▶ Task item
Skip the images and print the listing exactly.

▶ Information supplied
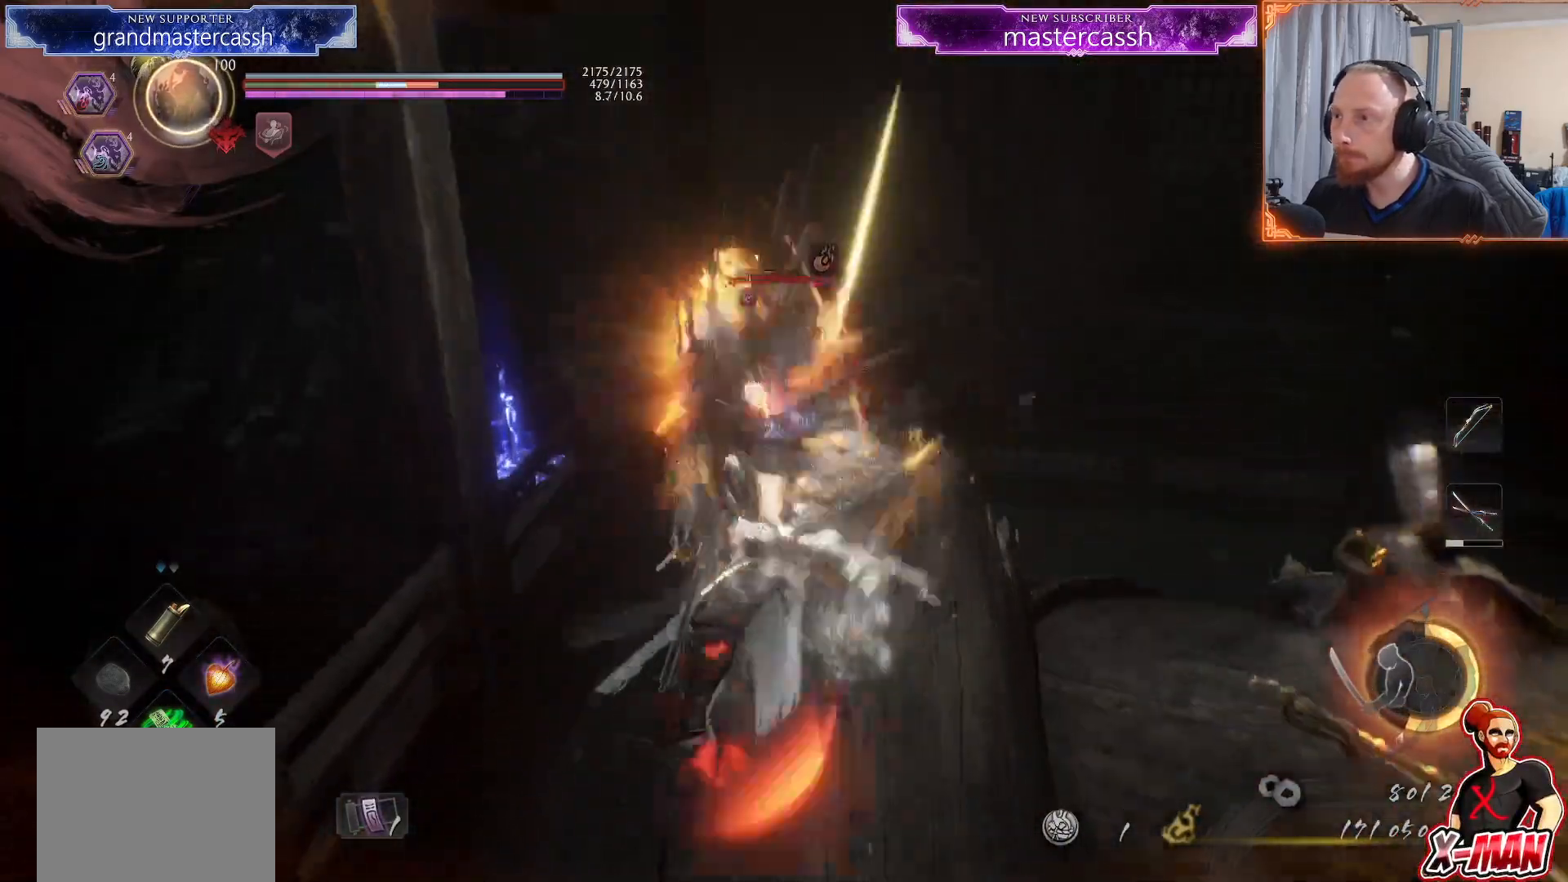
{"dt_ms": 500, "buttons": [], "left_stick": "center", "right_stick": "center", "events": [[183, "TRIANGLE", "up"], [250, "R2", "down"], [267, "CROSS", "down"], [383, "CROSS", "up"], [383, "R2", "up"]]}
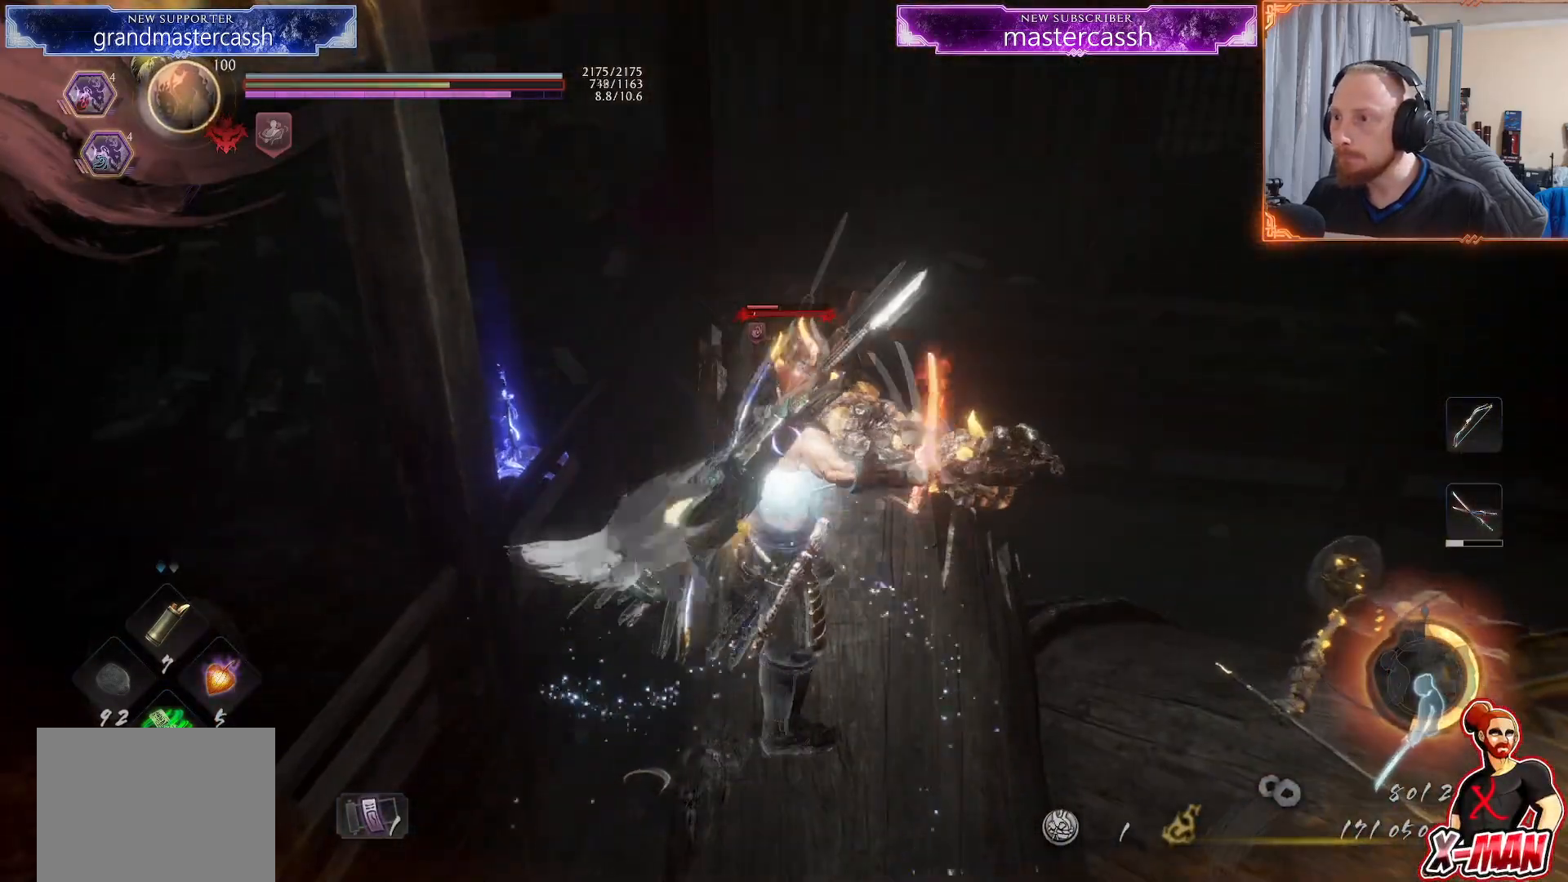
{"dt_ms": 500, "buttons": [], "left_stick": "down", "right_stick": "center", "events": [[217, "right_stick", "up-right"], [233, "left_stick", "down"], [317, "right_stick", "center"]]}
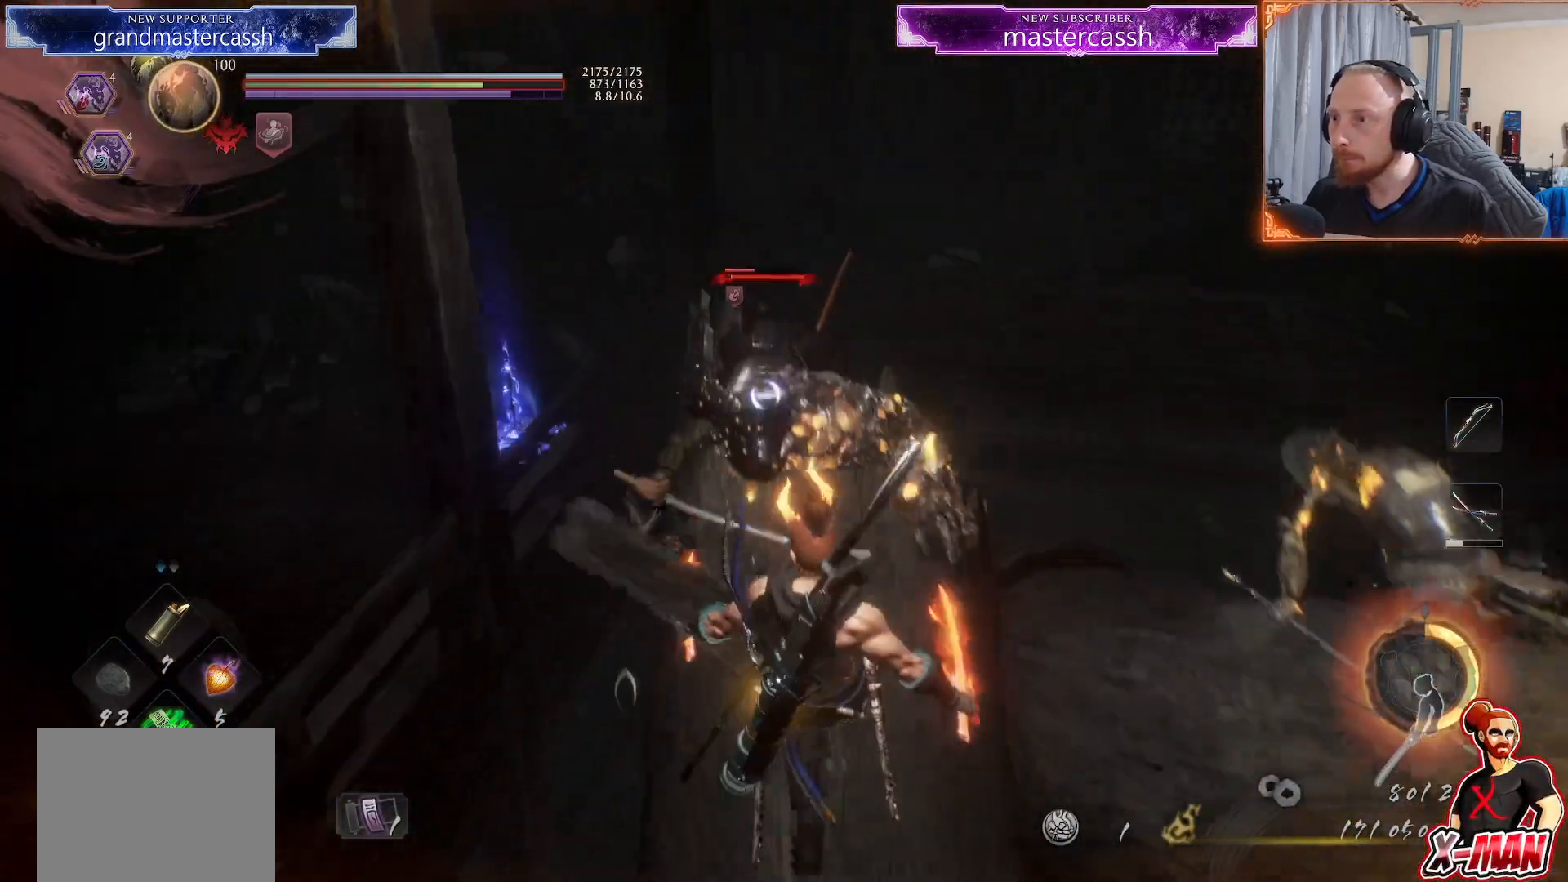
{"dt_ms": 500, "buttons": [], "left_stick": "down", "right_stick": "center", "events": []}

▶ Answer to the exercise
{"dt_ms": 500, "buttons": [], "left_stick": "center", "right_stick": "center", "events": [[183, "TRIANGLE", "up"], [250, "R2", "down"], [267, "CROSS", "down"], [383, "CROSS", "up"], [383, "R2", "up"]]}
{"dt_ms": 500, "buttons": [], "left_stick": "down", "right_stick": "center", "events": [[217, "right_stick", "up-right"], [233, "left_stick", "down"], [317, "right_stick", "center"]]}
{"dt_ms": 500, "buttons": [], "left_stick": "down", "right_stick": "center", "events": []}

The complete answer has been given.